On reaching the shore, the kind-hearted savage, as his whole conduct in the affair shewed him to be, consigned his little protegée to the care of a female—one of the group of women who were on the beach awaiting the arrival of the canoes, and who appeared to be his wife.

The woman received the child with similar expressions of surprise and delight with those which had marked her husband's conduct on his first finding her. She turned her gently round and round, examined her with a delighted curiosity, patted her cheeks, felt her legs and arms, and, in short, handled her as if she had been some strange toy, or as if she wished to be assured that she was really a thing of flesh and blood.

For two days the natives continued their plunder of the wreck. By the third, the vessel had been cleared of every article of any value that could be carried away; and on this being ascertained, a general division of the spoil, accumulated on the shore, took place.

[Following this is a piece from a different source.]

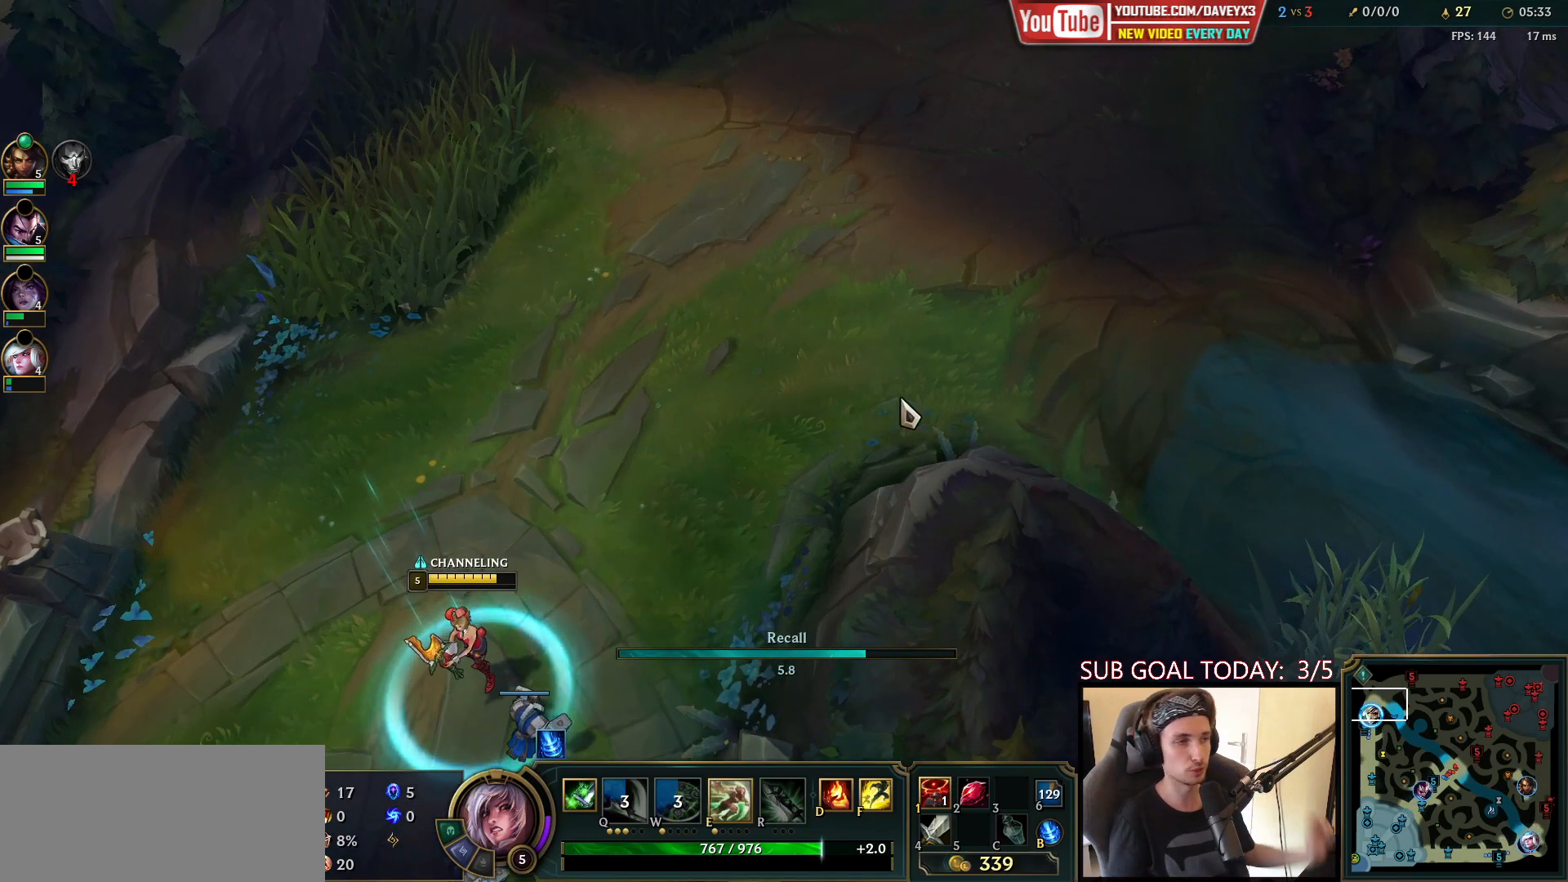
{"keys": [], "mouse": ["right"], "events": [[450, "mouse_right", "down"]]}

It was a scene of dreadful confusion and uproar, and more than once threatened to terminate in bloodshed; but it eventually closed without any such catastrophe. The partition was effected, the encampment was broken up, and the whole band—men, women, and children, all loaded with plunder—commenced their march into the interior; the little Julia forming part of the burden of the man who had first appropriated her; a labour in which he was from time to time relieved by his wife.

From three to four years after the occurrence of the events just related, a Scotch merchant ship, the Dolphin of Ayr, Captain Clydesdale, bound for the Cape of Good Hope, while prosecuting her voyage, unexpectedly run short of water, in consequence of the bursting of a tank, when off the Gold Coast of Africa.

On being informed of the accident, the captain determined on running for the land for the purpose of endeavouring to procure a further supply of the indispensable necessary of which he had just sustained so serious a loss.

The vessel was, accordingly, directed towards the coast, which she neared in a few hours; and, finally, entered a small bay, which seemed likely to afford at once the article wanted, and a safe anchorage for the ship while she waited for its reception.

By a curious chance, the bay which the Dolphin now entered was the same in which the Isabella had been wrecked upwards of three years before. But of that ill-fated vessel there was now no trace; a succession of storms, similar to that which had first hurled her on the rocks, had at length accomplished her entire destruction: she had, in time, been beaten to pieces, and had now wholly disappeared.